The National Trust’s largest “in hand” lowland arable and livestock farm is set to become organic.

wimpole-farm national trust 
The National Trust has opted to go organic on its Wimpole Estate in Cambridgeshire.

Conversion of the 450ha (1200-acre) Wimpole Home Farm in Cambridgeshire is under way, with the first organic crop due to be harvested in 2011, the Trust said.

Full organic conversion of the farm could take up to seven years, it added.

Richard Morris, Wimpole Home Farm manager, said the Trust’s agricultural policy encouraged organic conversion as it believed it was a more sustainable way to farm.

About 7% of farms on the Trust’s land is registered as organic, compared to a national average of 4%, he said.

“We are in a much better position to encourage organic production if we can demonstrate the methods ourselves and assess whether they offer viable financial and environmental returns.

“Conversion of this relatively productive farm will really see if we can move away from reliance on artificial fertilisers and so reduce our carbon footprint but still remain sufficiently productive.”

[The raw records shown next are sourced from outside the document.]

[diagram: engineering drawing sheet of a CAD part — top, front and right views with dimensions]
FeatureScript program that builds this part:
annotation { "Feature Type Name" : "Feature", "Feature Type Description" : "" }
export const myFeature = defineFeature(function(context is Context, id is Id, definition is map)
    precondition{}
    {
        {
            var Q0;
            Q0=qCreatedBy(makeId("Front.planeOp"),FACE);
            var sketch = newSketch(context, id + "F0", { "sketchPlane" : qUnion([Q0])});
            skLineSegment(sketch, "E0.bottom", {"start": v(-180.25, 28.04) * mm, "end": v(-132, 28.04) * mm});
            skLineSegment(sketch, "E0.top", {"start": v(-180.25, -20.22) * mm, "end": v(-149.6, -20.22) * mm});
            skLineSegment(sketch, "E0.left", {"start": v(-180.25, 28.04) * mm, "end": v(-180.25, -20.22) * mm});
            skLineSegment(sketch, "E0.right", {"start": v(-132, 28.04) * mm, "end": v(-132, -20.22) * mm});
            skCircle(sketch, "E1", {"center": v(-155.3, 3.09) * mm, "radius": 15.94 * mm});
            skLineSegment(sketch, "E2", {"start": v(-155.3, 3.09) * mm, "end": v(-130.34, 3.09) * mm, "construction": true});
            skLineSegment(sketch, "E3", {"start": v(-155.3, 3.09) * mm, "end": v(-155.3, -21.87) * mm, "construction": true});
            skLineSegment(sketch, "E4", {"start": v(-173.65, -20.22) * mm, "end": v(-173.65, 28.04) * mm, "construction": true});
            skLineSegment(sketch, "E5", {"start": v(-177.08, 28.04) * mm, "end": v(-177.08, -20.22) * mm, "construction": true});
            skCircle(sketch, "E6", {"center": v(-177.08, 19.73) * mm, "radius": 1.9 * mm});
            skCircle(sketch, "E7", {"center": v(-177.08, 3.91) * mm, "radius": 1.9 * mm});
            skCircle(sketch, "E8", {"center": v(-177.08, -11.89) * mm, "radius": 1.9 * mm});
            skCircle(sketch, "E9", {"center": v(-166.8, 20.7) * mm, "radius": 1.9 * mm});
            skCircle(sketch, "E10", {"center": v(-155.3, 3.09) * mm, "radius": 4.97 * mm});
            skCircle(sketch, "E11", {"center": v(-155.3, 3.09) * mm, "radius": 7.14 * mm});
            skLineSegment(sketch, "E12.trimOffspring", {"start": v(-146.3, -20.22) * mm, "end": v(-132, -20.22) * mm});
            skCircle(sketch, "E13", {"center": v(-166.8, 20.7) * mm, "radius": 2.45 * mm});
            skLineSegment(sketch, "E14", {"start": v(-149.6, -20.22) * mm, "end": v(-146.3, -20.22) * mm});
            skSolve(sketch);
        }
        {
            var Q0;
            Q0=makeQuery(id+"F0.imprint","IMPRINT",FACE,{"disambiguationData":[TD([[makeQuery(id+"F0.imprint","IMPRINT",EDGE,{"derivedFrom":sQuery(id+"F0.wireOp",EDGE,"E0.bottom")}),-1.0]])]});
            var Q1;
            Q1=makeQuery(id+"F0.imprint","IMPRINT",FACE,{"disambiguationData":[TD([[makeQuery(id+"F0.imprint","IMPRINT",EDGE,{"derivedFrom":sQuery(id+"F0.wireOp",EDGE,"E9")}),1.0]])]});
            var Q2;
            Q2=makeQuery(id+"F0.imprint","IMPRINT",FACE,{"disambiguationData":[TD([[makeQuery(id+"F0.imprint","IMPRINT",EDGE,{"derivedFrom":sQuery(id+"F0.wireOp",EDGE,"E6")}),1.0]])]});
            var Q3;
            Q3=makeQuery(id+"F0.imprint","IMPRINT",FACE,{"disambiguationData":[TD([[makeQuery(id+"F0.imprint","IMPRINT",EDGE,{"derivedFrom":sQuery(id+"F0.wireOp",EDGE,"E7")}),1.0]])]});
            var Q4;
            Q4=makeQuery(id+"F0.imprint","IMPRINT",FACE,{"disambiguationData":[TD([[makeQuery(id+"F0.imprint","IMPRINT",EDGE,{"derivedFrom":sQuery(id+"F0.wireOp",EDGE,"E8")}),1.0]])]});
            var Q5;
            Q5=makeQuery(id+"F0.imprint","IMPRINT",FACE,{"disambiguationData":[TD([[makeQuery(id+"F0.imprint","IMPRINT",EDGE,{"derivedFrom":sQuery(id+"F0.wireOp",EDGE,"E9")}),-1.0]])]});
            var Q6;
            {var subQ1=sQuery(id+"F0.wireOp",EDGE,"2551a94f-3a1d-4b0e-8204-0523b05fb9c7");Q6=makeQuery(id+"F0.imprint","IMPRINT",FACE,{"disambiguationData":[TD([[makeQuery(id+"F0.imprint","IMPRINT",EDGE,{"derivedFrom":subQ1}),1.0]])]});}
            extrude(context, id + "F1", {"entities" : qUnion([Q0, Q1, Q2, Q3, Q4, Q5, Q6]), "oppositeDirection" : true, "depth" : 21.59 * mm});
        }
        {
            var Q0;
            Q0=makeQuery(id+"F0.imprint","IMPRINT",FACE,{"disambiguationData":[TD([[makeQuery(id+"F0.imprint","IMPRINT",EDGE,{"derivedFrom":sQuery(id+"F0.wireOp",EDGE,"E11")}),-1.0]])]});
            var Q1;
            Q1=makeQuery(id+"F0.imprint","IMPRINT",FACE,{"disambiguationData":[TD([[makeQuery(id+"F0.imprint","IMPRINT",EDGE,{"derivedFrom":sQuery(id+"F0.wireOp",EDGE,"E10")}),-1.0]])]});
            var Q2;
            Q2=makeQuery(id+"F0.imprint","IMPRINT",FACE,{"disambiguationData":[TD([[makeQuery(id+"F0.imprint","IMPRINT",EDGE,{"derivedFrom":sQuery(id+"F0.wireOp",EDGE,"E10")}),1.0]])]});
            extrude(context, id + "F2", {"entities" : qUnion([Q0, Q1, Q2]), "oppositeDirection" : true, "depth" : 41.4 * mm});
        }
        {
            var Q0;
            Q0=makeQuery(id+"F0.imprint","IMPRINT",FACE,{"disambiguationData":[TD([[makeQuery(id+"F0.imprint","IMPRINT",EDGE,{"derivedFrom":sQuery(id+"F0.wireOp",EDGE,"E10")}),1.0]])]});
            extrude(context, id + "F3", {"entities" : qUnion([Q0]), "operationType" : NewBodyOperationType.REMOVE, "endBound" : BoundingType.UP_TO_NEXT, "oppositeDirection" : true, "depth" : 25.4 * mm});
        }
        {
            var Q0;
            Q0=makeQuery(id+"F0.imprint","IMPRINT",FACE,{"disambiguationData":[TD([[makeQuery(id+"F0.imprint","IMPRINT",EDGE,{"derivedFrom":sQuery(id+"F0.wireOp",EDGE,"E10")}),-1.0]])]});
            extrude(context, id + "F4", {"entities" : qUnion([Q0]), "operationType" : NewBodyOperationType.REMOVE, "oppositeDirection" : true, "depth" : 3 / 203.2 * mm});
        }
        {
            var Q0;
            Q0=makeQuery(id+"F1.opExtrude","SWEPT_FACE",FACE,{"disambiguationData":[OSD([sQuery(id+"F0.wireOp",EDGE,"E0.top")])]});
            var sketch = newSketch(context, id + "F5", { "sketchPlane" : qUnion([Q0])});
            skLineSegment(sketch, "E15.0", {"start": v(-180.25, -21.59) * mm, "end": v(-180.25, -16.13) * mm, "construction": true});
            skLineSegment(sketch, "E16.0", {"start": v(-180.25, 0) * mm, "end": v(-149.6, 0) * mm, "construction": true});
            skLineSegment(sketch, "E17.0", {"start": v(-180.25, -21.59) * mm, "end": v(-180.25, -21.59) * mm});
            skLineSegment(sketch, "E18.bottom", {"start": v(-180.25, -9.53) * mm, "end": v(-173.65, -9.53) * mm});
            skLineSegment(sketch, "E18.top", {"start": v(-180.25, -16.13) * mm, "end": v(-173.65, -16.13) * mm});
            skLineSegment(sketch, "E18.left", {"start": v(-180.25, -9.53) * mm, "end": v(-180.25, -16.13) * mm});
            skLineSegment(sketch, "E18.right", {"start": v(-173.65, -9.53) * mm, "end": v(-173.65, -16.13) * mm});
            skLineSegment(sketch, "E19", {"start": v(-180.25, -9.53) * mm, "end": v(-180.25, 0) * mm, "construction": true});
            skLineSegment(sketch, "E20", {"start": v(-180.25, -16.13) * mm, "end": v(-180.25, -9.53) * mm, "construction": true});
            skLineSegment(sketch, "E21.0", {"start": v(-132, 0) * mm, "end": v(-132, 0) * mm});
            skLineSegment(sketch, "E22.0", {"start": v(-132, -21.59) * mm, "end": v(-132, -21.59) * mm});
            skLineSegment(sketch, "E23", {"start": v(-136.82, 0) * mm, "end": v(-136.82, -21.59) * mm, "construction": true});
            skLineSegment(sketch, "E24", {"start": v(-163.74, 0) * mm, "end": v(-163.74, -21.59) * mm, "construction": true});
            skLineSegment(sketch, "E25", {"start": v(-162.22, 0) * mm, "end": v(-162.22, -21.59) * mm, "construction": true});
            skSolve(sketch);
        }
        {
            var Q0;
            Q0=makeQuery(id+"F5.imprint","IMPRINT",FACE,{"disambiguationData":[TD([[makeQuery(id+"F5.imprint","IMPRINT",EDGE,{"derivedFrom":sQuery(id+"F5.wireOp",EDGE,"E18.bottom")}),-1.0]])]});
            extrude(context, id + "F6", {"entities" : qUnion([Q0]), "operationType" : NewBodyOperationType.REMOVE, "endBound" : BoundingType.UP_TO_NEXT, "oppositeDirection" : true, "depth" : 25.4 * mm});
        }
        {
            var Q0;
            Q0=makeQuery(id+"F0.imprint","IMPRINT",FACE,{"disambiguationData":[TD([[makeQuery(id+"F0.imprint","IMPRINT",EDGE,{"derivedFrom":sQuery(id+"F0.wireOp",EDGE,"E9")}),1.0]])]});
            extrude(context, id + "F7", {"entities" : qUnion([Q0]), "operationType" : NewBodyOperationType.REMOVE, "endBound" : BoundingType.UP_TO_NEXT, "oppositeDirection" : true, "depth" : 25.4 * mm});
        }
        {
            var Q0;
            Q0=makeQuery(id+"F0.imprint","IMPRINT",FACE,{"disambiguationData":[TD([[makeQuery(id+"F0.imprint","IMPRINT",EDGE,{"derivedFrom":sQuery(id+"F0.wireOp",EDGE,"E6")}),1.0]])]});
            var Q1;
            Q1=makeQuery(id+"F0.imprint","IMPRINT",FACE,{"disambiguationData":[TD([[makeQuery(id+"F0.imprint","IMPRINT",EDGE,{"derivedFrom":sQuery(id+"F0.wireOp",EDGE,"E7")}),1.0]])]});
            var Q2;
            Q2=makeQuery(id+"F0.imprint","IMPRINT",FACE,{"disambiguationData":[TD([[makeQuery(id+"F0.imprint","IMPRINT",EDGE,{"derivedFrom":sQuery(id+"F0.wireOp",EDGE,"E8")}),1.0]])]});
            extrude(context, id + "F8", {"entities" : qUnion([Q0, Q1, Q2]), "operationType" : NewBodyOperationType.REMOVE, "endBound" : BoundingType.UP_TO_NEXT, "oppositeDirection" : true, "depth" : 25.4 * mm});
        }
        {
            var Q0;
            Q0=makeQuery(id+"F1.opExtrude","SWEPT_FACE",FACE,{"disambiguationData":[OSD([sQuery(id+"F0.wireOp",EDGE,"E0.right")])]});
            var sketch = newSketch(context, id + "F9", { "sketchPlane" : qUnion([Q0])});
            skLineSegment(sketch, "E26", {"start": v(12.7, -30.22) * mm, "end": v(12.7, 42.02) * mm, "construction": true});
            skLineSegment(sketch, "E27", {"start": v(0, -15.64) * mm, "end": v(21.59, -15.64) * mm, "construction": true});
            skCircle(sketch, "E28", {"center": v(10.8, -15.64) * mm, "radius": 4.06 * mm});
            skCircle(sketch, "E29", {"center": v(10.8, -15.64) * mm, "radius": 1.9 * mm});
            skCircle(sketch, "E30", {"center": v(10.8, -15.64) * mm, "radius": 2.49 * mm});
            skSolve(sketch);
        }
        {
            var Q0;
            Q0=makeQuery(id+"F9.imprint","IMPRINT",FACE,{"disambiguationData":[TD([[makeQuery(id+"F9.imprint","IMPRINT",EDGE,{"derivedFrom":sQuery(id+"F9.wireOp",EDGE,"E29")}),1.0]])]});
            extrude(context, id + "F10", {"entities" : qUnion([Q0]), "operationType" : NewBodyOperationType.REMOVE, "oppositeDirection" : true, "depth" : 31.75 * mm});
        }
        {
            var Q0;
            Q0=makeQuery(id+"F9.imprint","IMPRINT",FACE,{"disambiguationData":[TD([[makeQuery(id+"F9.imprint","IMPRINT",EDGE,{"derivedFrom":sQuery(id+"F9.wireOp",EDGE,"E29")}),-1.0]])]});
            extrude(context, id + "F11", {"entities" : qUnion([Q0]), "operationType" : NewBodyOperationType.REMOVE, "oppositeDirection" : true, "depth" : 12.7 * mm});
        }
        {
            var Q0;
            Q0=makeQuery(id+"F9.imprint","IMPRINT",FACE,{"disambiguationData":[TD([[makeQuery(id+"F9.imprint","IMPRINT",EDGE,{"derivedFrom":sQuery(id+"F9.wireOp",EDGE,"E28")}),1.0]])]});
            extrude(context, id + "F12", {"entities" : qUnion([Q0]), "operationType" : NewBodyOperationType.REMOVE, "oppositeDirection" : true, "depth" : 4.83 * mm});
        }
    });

Mr Morris said organic conversion would be phased over four years, after which organic wheat, beans, oats and barley would be grown in rotation.

Alison Smyth, National Trust regional farming advisor, said initial set-up costs would be offset by the removal of escalating input costs, such as fertiliser and pesticides.

“Input costs have risen by 30% and it’s a big bill we will no longer have to pay.

“Organic crop yields are lower, but the grain price achieved is higher. There are also grants available for organic farming conversion which will ease the pain of the first four years when our crop production will be limited.”